Por ello, si se va a criticar algún concepto, no lo hagamos sobre la forma, sino en su fondo.

Mario E. Archila M.

2 comentarios

  1. De acuerdo con el Diccionario de la Lengua Española, república es: Organización del Estado cuya máxima autoridad es elegida por los ciudadanos o por el Parlamento para un período determinado. En Guatemala, la máxima autoridad es elegida por los ciudadanos, es decir, el Presidente, quien es Jefe de Estado (representa la unidad nacional) y Jefe de Gobierno (administra la cosa pública). En Alemania, los ciudadanos eligen a los miembros del parlamento. Los miembros del parlamento a su vez eligen al Canciller (Jefe de Gobierno, y al Presidente de la República (Jefe de Estado).

    En las monarquías parlamentarias, el Rey o la Reina es el Jefe de Estado, y el Primer Ministro o Presidente de Gobierno, funge como Jefe de Gobierno. Es claro, que el papel del Rey, Reina o Emperador (Japón), es mas bien simbólico o protocolar, pues la responsabilidad política es del Primer Ministro, aunque la Constitución les asigne a los monarcas la sanción de la Ley, mas no, el veto, que usualmente le corresponde a la Cámara Alta o al Senado.

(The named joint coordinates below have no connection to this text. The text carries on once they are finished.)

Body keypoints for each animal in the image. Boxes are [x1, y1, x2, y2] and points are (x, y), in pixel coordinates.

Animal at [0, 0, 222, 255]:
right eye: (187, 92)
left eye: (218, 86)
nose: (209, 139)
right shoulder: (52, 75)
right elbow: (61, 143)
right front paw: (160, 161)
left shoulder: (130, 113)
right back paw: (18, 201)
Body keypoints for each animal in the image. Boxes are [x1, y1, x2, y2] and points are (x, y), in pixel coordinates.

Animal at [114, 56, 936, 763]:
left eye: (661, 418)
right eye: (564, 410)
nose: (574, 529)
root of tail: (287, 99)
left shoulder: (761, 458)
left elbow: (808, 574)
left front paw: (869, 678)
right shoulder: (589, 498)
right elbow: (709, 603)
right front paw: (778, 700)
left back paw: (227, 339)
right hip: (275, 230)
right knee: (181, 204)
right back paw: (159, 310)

    Aunque respeto la tesitura de la señora Álvarez, no la comparto. Pareciera que su punto es que el populismo, es un sistema de organización del Estado, cuando creo, que es un medio que utilizan algunos políticos (progresistas o no progresistas, liberales o marxistas, de derecha o izquierda, etc.) para mantenerse o llegar a ocupar la máxima autoridad de un Estado. También pareciera, que la tesitura de la señora Álvarez, plantea que la República es equivalente al Estado de Derecho (desde el punto de vista liberal, libertario). Como la política y el derecho no son ciencias duras, el criterio de verdad será siempre la razón, con argumentos (Asti Vera) y no el experimento. El experimento, que se ocupa para demostrar una tesis en las ciencias naturales, pues no hay mayor discusión, pero en las ciencias suaves (sociales), siempre. Las instituciones, los principios y los conceptos evolucionan, y quien sabe, si el concepto de República cambie. De eso se trata la ciencia, de contrastar puntos de vista, ideas, que aburrido sería sino no hay discusión, pero con respeto. Las ideas se discuten, no se imponen.

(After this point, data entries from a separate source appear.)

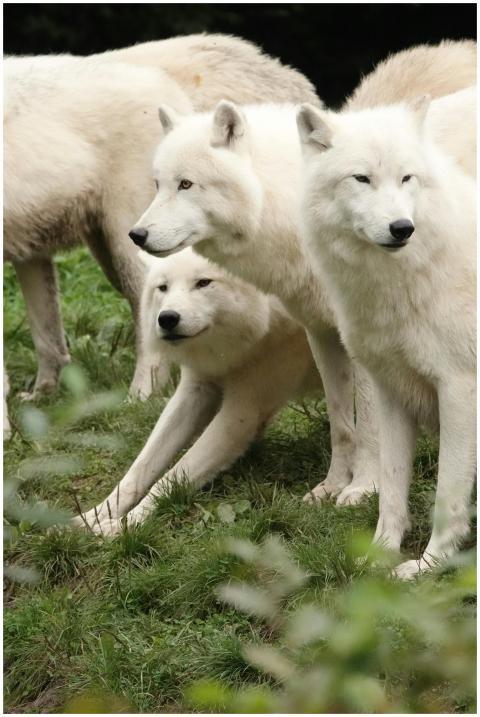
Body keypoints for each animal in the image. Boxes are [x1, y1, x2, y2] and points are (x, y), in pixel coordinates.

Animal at [74, 249, 320, 534]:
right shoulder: (196, 388)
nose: (167, 318)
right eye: (163, 287)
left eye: (203, 283)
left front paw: (122, 525)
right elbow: (140, 467)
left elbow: (171, 476)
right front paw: (91, 517)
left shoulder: (243, 412)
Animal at [128, 42, 475, 506]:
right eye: (158, 184)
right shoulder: (321, 332)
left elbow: (369, 425)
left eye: (186, 184)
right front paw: (332, 485)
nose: (136, 234)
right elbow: (341, 421)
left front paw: (363, 488)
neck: (288, 206)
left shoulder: (362, 340)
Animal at [296, 88, 476, 578]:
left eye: (406, 177)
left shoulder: (459, 390)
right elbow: (392, 489)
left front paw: (429, 564)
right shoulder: (391, 389)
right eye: (362, 179)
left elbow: (448, 496)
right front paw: (379, 555)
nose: (402, 228)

    1. Es interesante el comentario, aunque la referencia a Gloria es únicamente en el inicio y luego explico qué principios son republicanos. No creo, para nada, que Gloria pretenda decir que el populismo es un sistema de gobierno. La critica que escucho en su discurso es que por medio del populismo se pervierten los sistemas de gobierno.
      En este caso, lo que nos toca como guatemaltecos es revisar el ideal republicano que nos marcaron en la constitución y buscar mantenerlo, evitando que lo perviertan o sigan pervirtiendo al usar el gobierno para fines personales o de grupo, sin importar qué persona o grupo sea.